Records from a data source:

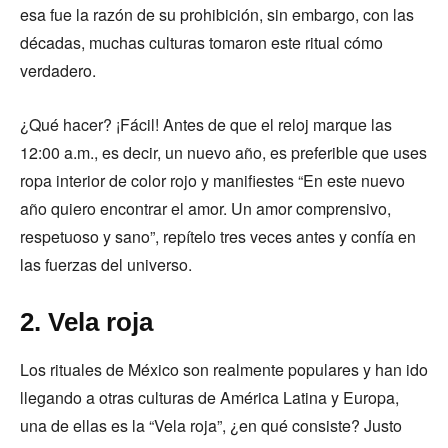
esa fue la razón de su prohibición, sin embargo, con las
décadas, muchas culturas tomaron este ritual cómo
verdadero.
¿Qué hacer? ¡Fácil! Antes de que el reloj marque las
12:00 a.m., es decir, un nuevo año, es preferible que uses
ropa interior de color rojo y manifiestes “En este nuevo
año quiero encontrar el amor. Un amor comprensivo,
respetuoso y sano”, repítelo tres veces antes y confía en
las fuerzas del universo.
2. Vela roja
Los rituales de México son realmente populares y han ido
llegando a otras culturas de América Latina y Europa,
una de ellas es la “Vela roja”, ¿en qué consiste? Justo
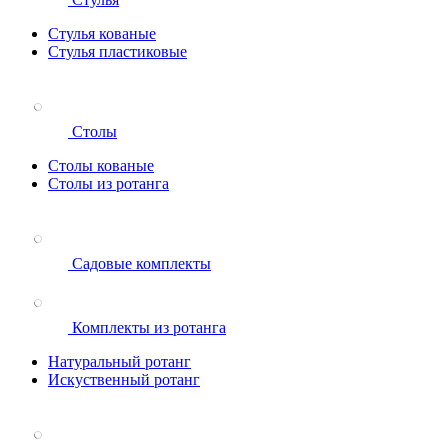
Стулья кованые
Стулья пластиковые
Столы
Столы кованые
Столы из ротанга
Садовые комплекты
Комплекты из ротанга
Натуральный ротанг
Искуственный ротанг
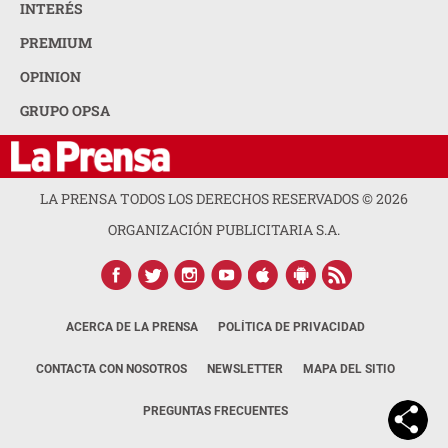
INTERÉS
PREMIUM
OPINION
GRUPO OPSA
LA PRENSA TODOS LOS DERECHOS RESERVADOS ©
2026
ORGANIZACIÓN PUBLICITARIA S.A.
ACERCA DE LA PRENSA
POLÍTICA DE PRIVACIDAD
CONTACTA CON NOSOTROS
NEWSLETTER
MAPA DEL SITIO
PREGUNTAS FRECUENTES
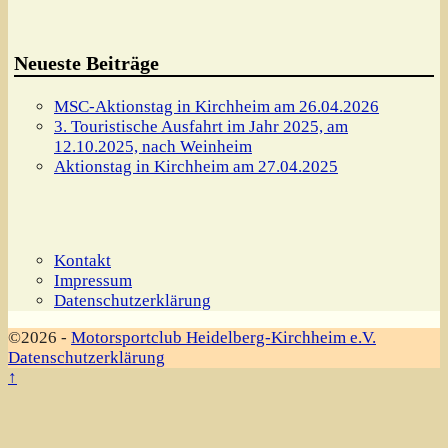
Neueste Beiträge
MSC-Aktionstag in Kirchheim am 26.04.2026
3. Touristische Ausfahrt im Jahr 2025, am
12.10.2025, nach Weinheim
Aktionstag in Kirchheim am 27.04.2025
Kontakt
Impressum
Datenschutzerklärung
©2026 -
Motorsportclub Heidelberg-Kirchheim e.V.
Datenschutzerklärung
↑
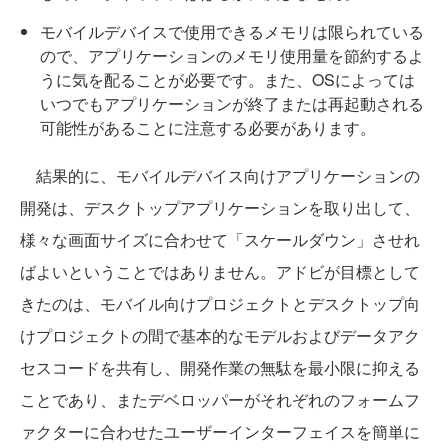
モバイルデバイスで使用できるメモリは限られている
ので、アプリケーションのメモリ使用量を節約するよ
うに気を配ることが必要です。また、OSによっては
いつでもアプリケーションが終了または再起動される
可能性があることに注意する必要があります。
結果的に、モバイルデバイス向けアプリケーションの
開発は、デスクトップアプリケーションを取り出して、
様々な画面サイズに合わせて「スケールダウン」させれ
ばよいということではありません。アドビが目標として
きたのは、モバイル向けプロジェクトとデスクトップ向
けプロジェクトの間で基本的なモデルおよびデータアク
セスコードを共有し、開発作業の無駄を最小限に抑える
ことであり、またデベロッパーがそれぞれのフォームフ
ァクターに合わせたユーザーインターフェイスを簡単に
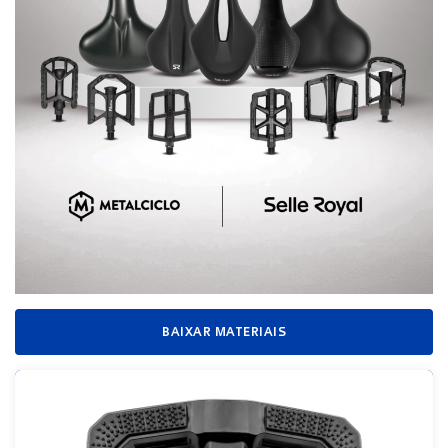
BAIXAR MATERIAIS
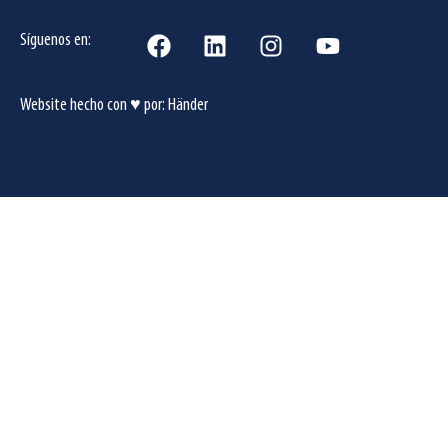
Síguenos en:
Website hecho con ♥ por:
Händer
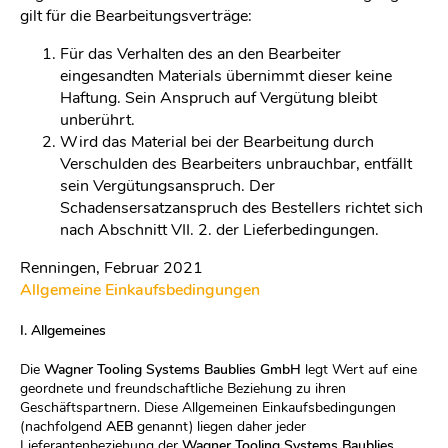
gilt für die Bearbeitungsverträge:
Für das Verhalten des an den Bearbeiter
eingesandten Materials übernimmt dieser keine
Haftung. Sein Anspruch auf Vergütung bleibt
unberührt.
Wird das Material bei der Bearbeitung durch
Verschulden des Bearbeiters unbrauchbar, entfällt
sein Vergütungsanspruch. Der
Schadensersatzanspruch des Bestellers richtet sich
nach Abschnitt VII. 2. der Lieferbedingungen.
Renningen, Februar 2021
Allgemeine Einkaufsbedingungen
I. Allgemeines
Die
Wagner Tooling Systems Baublies GmbH
legt Wert auf eine
geordnete und freundschaftliche Beziehung zu ihren
Geschäftspartnern. Diese Allgemeinen Einkaufsbedingungen
(nachfolgend
AEB
genannt) liegen daher jeder
Lieferantenbeziehung der
Wagner Tooling Systems Baublies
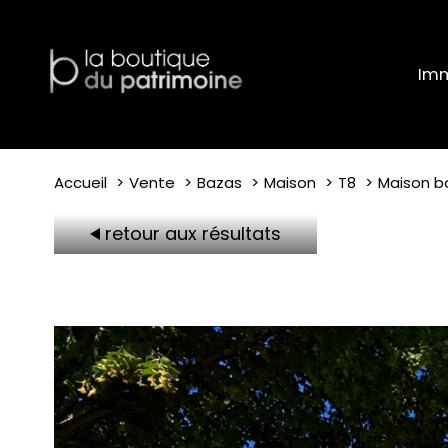
Imm
Accueil
Vente
Bazas
Maison
T8
Maison b
retour aux résultats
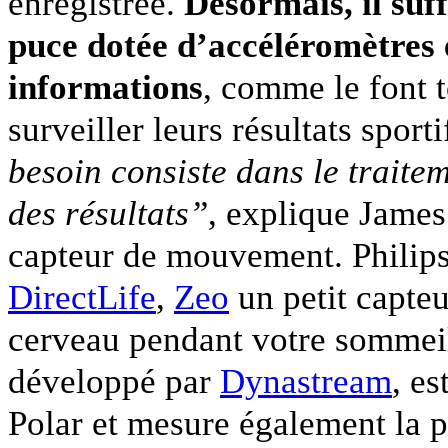
enregistrée.
Désormais, il suf
puce dotée d’accéléromètres 
informations
, comme le font t
surveiller leurs résultats sporti
besoin consiste dans le traitem
des résultats”
, explique James
capteur de mouvement. Philip
DirectLife
,
Zeo
un petit capteu
cerveau pendant votre sommeil
développé par
Dynastream
, es
Polar et mesure également la pr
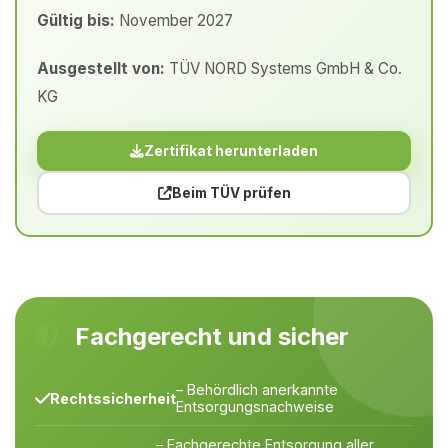
Gültig bis:
November 2027
Ausgestellt von:
TÜV NORD Systems GmbH & Co.
KG
Zertifikat herunterladen
Beim TÜV prüfen
Fachgerecht und sicher
– Behördlich anerkannte
Rechtssicherheit
Entsorgungsnachweise
– Fachgerechte Entsorgung aller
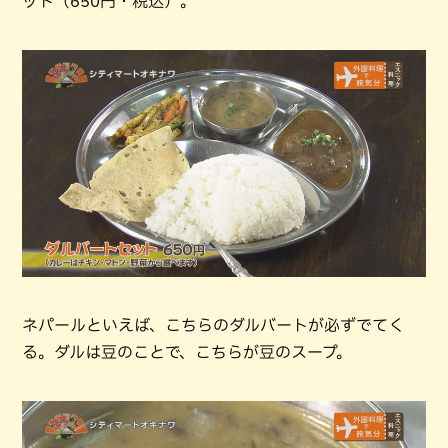
ット（650円・税込）。
ネパールといえば、こちらのダルバートが必ずでてく
る。ダルは豆のことで、こちらが豆のスープ。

- _Task prompt_
All lines from the one bearing "geordnete und freundschaftliche" through the last line of the records, and only those, should be duplicated exactly; no picture belongs in the copy.

- _Answer for this exercise_
geordnete und freundschaftliche Beziehung zu ihren
Geschäftspartnern. Diese Allgemeinen Einkaufsbedingungen
(nachfolgend
AEB
genannt) liegen daher jeder
Lieferantenbeziehung der
Wagner Tooling Systems Baublies
Imm
Accueil
Vente
Bazas
Maison
T8
Maison b
retour aux résultats
enregistrée.
Désormais, il suf
puce dotée d’accéléromètres 
informations
, comme le font t
surveiller leurs résultats sporti
besoin consiste dans le traitem
des résultats”
, explique James
capteur de mouvement. Philip
DirectLife
,
Zeo
un petit capteu
cerveau pendant votre sommeil
développé par
Dynastream
, es
Polar et mesure également la pr
Gültig bis:
November 2027
Ausgestellt von:
TÜV NORD Systems GmbH & Co.
KG
Zertifikat herunterladen
Beim TÜV prüfen
Fachgerecht und sicher
– Behördlich anerkannte
Rechtssicherheit
Entsorgungsnachweise
– Fachgerechte Entsorgung aller
ット（650円・税込）。
ネパールといえば、こちらのダルバートが必ずでてく
る。ダルは豆のことで、こちらが豆のスープ。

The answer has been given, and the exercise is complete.